Acceleration of monocular depth extraction for images
Open Access
- Author:
- Chandrashekhar, Anusha
- Graduate Program:
- Computer Science and Engineering
- Degree:
- Master of Science
- Document Type:
- Master Thesis
- Date of Defense:
- July 16, 2014
- Committee Members:
- Vijaykrishnan Narayanan, Thesis Advisor/Co-Advisor
- Keywords:
- Monocular depth extraction
GPU
CUDA
Hardware acceleration
non-parametric depth
fast depth estimator
computer vision - Abstract:
- This thesis evaluates and profiles a monocular depth estimation algorithm in which depth maps are generated from a single image using a non-parametric depth transfer approach. 3D depth from images has a wide range of applications in surveillance, tracking, robotics and general scene understanding. Recent work shows that depth can be used as an important cue in visual saliency in order to distinguish between similar objects.
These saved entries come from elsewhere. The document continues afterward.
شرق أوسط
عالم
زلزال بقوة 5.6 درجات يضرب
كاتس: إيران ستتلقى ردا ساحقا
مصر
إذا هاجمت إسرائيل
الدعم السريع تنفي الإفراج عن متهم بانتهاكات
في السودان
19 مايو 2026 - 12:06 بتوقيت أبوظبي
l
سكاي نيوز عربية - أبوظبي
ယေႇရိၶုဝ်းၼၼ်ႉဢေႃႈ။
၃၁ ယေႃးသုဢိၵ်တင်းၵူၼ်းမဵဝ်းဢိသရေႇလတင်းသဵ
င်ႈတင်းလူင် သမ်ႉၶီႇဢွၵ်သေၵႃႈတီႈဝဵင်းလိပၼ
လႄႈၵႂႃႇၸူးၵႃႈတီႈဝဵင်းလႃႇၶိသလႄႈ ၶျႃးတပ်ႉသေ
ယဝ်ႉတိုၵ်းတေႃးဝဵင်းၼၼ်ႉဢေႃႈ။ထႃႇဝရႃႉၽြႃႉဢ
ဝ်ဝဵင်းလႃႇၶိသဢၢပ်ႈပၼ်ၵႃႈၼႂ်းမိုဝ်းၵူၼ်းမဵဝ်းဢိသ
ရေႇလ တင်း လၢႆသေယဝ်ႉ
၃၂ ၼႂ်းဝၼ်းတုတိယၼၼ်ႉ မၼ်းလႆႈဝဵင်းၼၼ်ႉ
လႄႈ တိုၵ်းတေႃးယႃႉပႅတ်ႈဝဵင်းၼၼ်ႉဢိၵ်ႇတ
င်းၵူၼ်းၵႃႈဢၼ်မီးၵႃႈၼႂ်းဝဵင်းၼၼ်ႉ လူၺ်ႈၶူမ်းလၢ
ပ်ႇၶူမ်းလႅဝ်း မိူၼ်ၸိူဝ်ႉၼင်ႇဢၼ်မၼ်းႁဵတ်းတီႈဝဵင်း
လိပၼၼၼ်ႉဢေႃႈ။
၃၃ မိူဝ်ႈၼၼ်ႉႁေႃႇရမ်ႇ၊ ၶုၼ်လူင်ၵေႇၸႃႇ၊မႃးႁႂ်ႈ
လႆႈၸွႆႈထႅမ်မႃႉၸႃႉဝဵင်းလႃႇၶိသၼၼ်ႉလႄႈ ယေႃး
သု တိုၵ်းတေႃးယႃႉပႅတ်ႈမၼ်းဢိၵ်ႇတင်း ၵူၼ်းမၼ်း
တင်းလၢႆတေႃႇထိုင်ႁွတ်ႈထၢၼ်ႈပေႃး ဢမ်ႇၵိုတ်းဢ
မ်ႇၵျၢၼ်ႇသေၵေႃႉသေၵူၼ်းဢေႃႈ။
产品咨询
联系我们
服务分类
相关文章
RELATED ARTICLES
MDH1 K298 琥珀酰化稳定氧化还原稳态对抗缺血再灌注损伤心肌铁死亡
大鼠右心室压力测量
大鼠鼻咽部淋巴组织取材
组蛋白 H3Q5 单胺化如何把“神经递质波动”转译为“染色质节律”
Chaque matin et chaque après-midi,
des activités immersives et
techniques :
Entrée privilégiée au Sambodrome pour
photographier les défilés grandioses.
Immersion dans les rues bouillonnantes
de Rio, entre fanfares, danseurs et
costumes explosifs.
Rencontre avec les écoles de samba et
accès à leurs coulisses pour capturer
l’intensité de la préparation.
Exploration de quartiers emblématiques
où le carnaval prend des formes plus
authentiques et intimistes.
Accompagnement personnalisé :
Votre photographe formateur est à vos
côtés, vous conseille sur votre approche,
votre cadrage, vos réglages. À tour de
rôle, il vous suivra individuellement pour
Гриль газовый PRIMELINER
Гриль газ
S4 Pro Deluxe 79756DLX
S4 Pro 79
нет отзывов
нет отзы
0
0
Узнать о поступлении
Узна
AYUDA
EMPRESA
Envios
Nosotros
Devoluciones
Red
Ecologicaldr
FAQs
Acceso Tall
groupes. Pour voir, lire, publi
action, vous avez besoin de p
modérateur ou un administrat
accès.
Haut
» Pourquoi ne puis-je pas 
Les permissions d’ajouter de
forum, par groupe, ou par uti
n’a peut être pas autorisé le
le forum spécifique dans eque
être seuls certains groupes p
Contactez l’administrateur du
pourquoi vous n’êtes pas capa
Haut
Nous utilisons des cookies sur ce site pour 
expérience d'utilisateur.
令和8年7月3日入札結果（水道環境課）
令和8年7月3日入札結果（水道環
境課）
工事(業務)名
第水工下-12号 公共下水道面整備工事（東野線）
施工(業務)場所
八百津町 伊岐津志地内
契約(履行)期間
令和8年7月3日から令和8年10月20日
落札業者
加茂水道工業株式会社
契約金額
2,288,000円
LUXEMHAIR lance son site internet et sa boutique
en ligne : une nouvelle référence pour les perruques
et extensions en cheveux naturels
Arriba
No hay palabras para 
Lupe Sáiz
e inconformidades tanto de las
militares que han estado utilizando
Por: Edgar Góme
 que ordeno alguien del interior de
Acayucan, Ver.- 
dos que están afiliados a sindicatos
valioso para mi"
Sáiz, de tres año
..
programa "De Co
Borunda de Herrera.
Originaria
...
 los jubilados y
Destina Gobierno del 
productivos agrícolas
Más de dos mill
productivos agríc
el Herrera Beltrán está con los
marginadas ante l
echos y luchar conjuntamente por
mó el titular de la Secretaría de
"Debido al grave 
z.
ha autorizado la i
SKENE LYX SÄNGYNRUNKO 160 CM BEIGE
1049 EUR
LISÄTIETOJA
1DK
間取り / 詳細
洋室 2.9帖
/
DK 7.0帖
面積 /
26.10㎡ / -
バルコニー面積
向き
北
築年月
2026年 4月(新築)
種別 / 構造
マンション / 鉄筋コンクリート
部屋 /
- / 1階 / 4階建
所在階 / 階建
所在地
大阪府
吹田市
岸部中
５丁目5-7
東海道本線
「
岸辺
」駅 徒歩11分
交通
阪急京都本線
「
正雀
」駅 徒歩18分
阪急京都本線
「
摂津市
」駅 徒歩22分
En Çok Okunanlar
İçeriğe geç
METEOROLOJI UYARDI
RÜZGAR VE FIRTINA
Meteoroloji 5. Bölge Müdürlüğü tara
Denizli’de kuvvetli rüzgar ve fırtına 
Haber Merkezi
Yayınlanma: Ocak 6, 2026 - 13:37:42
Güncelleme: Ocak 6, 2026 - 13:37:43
The depth transfer algorithm is evaluated on the Make3D and NYU datasets and the relative, logarithmic and RMS errors are evaluated for these datasets.It is shown that the depth transfer algorithm performs better than the state-of-the-art depth estimation algorithms. A multi-core CPU implementation of the depth transfer algorithm is profiled in order to determine the compute intensive stages in the algorithm. A Graphics Processing Unit (GPU) architecture using NVIDIA Compute Unified Device Architecture (CUDA) for accelerating the execution time of the bottleneck is proposed. The architecture makes efficient use of the GPU threads and memory which results in significant speed up. The GPU implementation is compared with the multi-core CPU implementation and it is shown that the proposed GPU architecture is capable of accelerating the algorithm by upto 4.3x (depending on image size) than the CPU-based implementation. A fast depth estimation technique is proposed to accelerate the computation of depth of moving objects in a video sequence. This method achieves significant speedup over the CPU and GPU implementation of the depth transfer algorithm, with processing rates that are closer to real time. The depth values from the fast depth estimator is compared to the ground truth depth values to show that the RMS error is significantly low and within an acceptable range.